Venise - le bateau et la ville

Details
Alexandra Exter (1884-1949)
Venise - le bateau et la ville
signed and dated 'A Exter 1925' (lower right); signed and indistinctly inscribed 'Alexandra Exter 154 Rue Broca 11' (on a label attached to the reverse)
oil and sand on canvas
39¾ x 27 7/8 in. (101.1 x 70.8 cm.)
Painted in 1925
Provenance
Leonard Hutton Galleries, New York.
Acquired from the above in 1974.
Literature
J. Chauvelin & N. Filatoff, Alexandra Exter, Monographie, Paris, 2003, no. 257 (illustrated p. 272; incorrectly dated '1926').
Exhibited
New York, Leonard Hutton Galleries, Alexandra Exter - Marionettes, 1975, no. 25 (illustrated in the catalogue p. 36).
Special notice
VAT rate of 5% is payable on hammer price plus buyer's premium.

Lot Essay

Venise - le bateau et la ville is an exciting rediscovery. It dates from the beginning of Exter's final Paris period, to where she had emigrated from Moscow in 1924, and it displays the influence of the Purist aesthetic championed by Léger, Le Corbusier and Ozenfant. Exter had joined the staff of Léger's Académie Moderne on her arrival in Paris in order to teach painting and stage design, soon assimilating the geometric and machine-inspired vocabulary of the Purists into her own wide-ranging visual syntax. Exter, as one of the most well-travelled of the Russian avant-garde, whose middle class background had enabled her to visit France and Italy regularly from 1907 onward and maintain contacts with the leading members of other avant-gardes, integrated its lessons.

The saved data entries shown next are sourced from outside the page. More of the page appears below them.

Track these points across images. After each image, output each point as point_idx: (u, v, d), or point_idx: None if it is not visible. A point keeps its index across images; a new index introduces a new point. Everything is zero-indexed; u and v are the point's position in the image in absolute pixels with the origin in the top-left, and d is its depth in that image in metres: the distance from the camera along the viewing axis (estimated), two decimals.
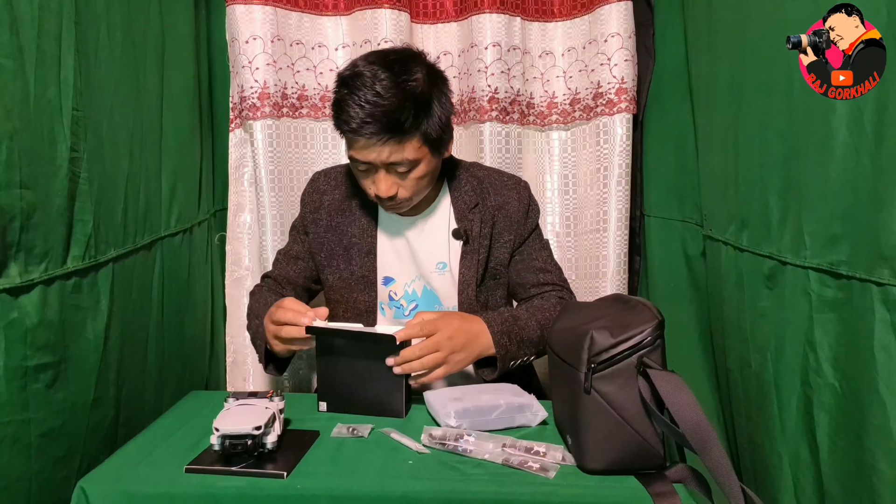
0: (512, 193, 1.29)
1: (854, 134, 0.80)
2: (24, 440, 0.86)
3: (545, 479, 0.86)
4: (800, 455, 0.92)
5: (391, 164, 1.11)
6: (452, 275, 1.26)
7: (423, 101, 1.10)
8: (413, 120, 1.08)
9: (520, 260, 1.31)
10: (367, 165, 1.13)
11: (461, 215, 1.26)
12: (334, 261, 1.29)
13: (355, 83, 1.09)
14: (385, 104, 1.06)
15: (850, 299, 0.82)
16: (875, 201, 0.77)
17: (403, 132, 1.08)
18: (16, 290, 0.85)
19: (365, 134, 1.07)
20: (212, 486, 0.85)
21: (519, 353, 1.17)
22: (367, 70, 1.09)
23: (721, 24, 1.17)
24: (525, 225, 1.30)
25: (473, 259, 1.25)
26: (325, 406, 1.08)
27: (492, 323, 1.14)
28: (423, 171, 1.15)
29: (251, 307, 1.31)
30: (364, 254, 1.26)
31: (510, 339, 1.15)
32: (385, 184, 1.13)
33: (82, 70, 0.99)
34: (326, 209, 1.30)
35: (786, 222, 0.95)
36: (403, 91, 1.08)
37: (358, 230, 1.27)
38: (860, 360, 0.80)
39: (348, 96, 1.09)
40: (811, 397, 0.89)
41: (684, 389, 0.82)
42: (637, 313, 0.90)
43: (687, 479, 0.86)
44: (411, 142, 1.10)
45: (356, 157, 1.12)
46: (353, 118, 1.07)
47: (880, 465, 0.77)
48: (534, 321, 1.20)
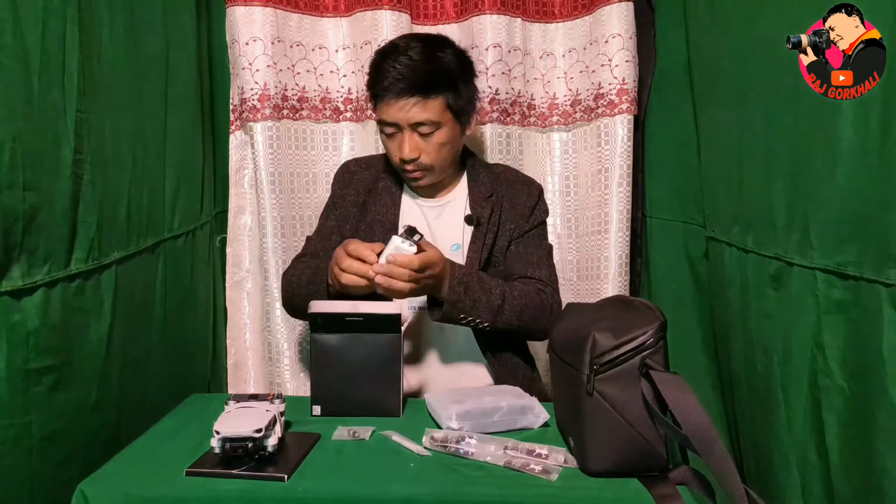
0: (523, 189, 1.39)
1: (860, 133, 0.80)
2: (25, 443, 0.86)
3: (547, 482, 0.86)
4: (808, 457, 0.91)
5: (416, 123, 1.22)
6: (464, 256, 1.33)
7: (450, 72, 1.25)
8: (439, 83, 1.22)
9: (515, 251, 1.36)
10: (394, 128, 1.24)
11: (476, 203, 1.35)
12: (358, 235, 1.33)
13: (390, 51, 1.25)
14: (414, 65, 1.21)
15: (858, 300, 0.82)
16: (883, 201, 0.76)
17: (429, 91, 1.21)
18: (18, 293, 0.85)
19: (394, 91, 1.20)
20: (212, 489, 0.84)
21: (472, 311, 1.19)
22: (401, 42, 1.27)
23: (724, 24, 1.17)
24: (528, 220, 1.37)
25: (480, 243, 1.32)
26: (318, 410, 1.08)
27: (456, 270, 1.19)
28: (444, 137, 1.25)
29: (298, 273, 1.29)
30: (386, 230, 1.32)
31: (466, 291, 1.18)
32: (409, 145, 1.24)
33: (86, 72, 0.99)
34: (355, 186, 1.39)
35: (792, 223, 0.94)
36: (433, 59, 1.23)
37: (382, 208, 1.36)
38: (869, 362, 0.79)
39: (382, 61, 1.24)
40: (819, 399, 0.89)
41: (687, 391, 0.81)
42: (639, 314, 0.89)
43: (690, 481, 0.86)
44: (435, 102, 1.22)
45: (384, 117, 1.24)
46: (386, 77, 1.22)
47: (890, 467, 0.76)
48: (499, 290, 1.23)
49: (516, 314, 1.24)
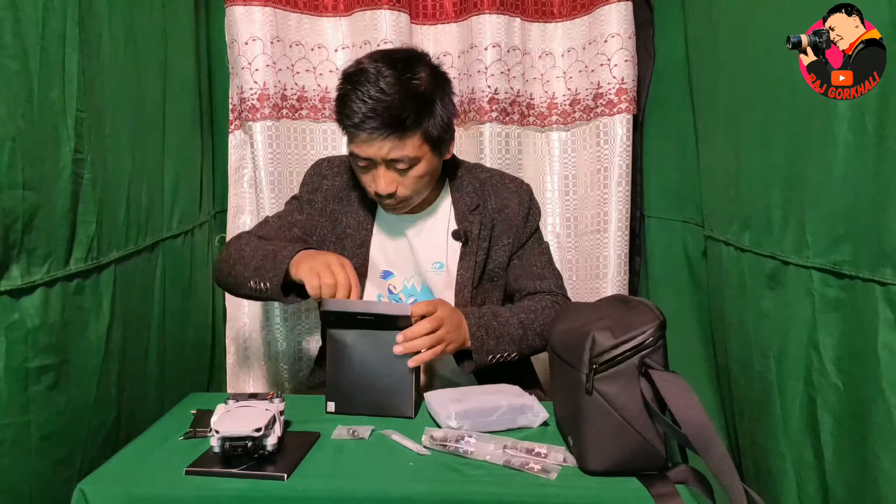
0: (513, 196, 1.29)
1: (856, 133, 0.80)
2: (24, 442, 0.86)
3: (546, 481, 0.86)
4: (803, 455, 0.92)
5: (391, 160, 1.12)
6: (449, 275, 1.27)
7: (426, 99, 1.12)
8: (415, 117, 1.10)
9: (518, 265, 1.31)
10: (368, 161, 1.14)
11: (461, 216, 1.26)
12: (325, 246, 1.29)
13: (359, 79, 1.10)
14: (387, 100, 1.08)
15: (853, 299, 0.82)
16: (878, 201, 0.77)
17: (405, 129, 1.09)
18: (17, 292, 0.85)
19: (367, 129, 1.08)
20: (212, 487, 0.84)
21: (497, 349, 1.17)
22: (371, 67, 1.11)
23: (723, 23, 1.18)
24: (525, 229, 1.30)
25: (471, 261, 1.25)
26: (332, 406, 1.08)
27: (469, 316, 1.16)
28: (423, 170, 1.15)
29: (247, 246, 1.21)
30: (357, 245, 1.27)
31: (487, 332, 1.16)
32: (385, 181, 1.14)
33: (86, 71, 0.99)
34: (324, 193, 1.30)
35: (788, 222, 0.94)
36: (406, 88, 1.09)
37: (354, 222, 1.28)
38: (864, 360, 0.80)
39: (352, 91, 1.10)
40: (815, 397, 0.89)
41: (686, 390, 0.82)
42: (639, 314, 0.89)
43: (689, 479, 0.86)
44: (412, 139, 1.11)
45: (357, 152, 1.13)
46: (356, 112, 1.08)
47: (885, 465, 0.76)
48: (515, 320, 1.21)
49: (538, 335, 1.22)
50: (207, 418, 0.90)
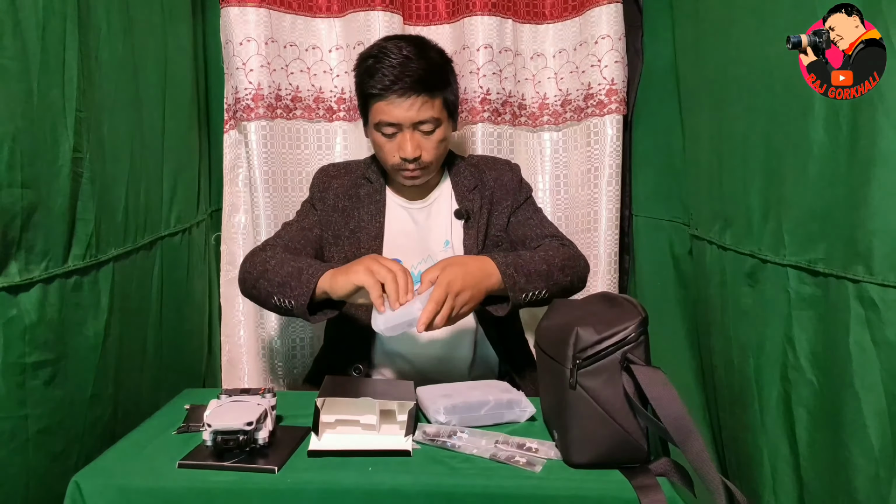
0: (505, 167, 1.42)
1: (830, 134, 0.82)
2: (21, 436, 0.88)
3: (531, 473, 0.87)
4: (779, 449, 0.94)
5: (418, 122, 1.21)
6: (455, 251, 1.33)
7: (444, 69, 1.26)
8: (438, 82, 1.23)
9: (516, 222, 1.37)
10: (395, 128, 1.22)
11: (462, 196, 1.35)
12: (340, 241, 1.33)
13: (383, 54, 1.21)
14: (414, 66, 1.19)
15: (826, 296, 0.84)
16: (850, 200, 0.78)
17: (432, 90, 1.21)
18: (15, 289, 0.86)
19: (397, 90, 1.18)
20: (204, 480, 0.86)
21: (528, 286, 1.15)
22: (390, 44, 1.23)
23: (707, 25, 1.19)
24: (520, 192, 1.39)
25: (474, 233, 1.33)
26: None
27: (496, 258, 1.14)
28: (443, 134, 1.26)
29: (272, 259, 1.19)
30: (372, 237, 1.32)
31: (517, 270, 1.14)
32: (412, 144, 1.22)
33: (85, 71, 1.00)
34: (334, 191, 1.37)
35: (766, 221, 0.96)
36: (427, 58, 1.22)
37: (366, 215, 1.34)
38: (836, 356, 0.81)
39: (377, 63, 1.20)
40: (790, 393, 0.91)
41: (666, 384, 0.83)
42: (622, 310, 0.91)
43: (670, 472, 0.87)
44: (437, 101, 1.22)
45: (384, 118, 1.21)
46: (386, 76, 1.18)
47: (856, 459, 0.78)
48: (538, 256, 1.20)
49: (561, 271, 1.21)
50: (201, 413, 0.91)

The Venetian subject of the present work is perhaps a souvenir of Exter's involvement in 1924 with the Soviet pavilion at that year's Biennale. There is another work of a similar subject recorded in Chauvelin (loc. cit.). A hand-written label on the verso of the present work carries Exter's signature and Paris studio address at rue Broca, where she worked for the first three years of her French exile. In 1928 she moved to Fontenay-aux-Roses to the south of the city, taking the present work with her (see fig. 1).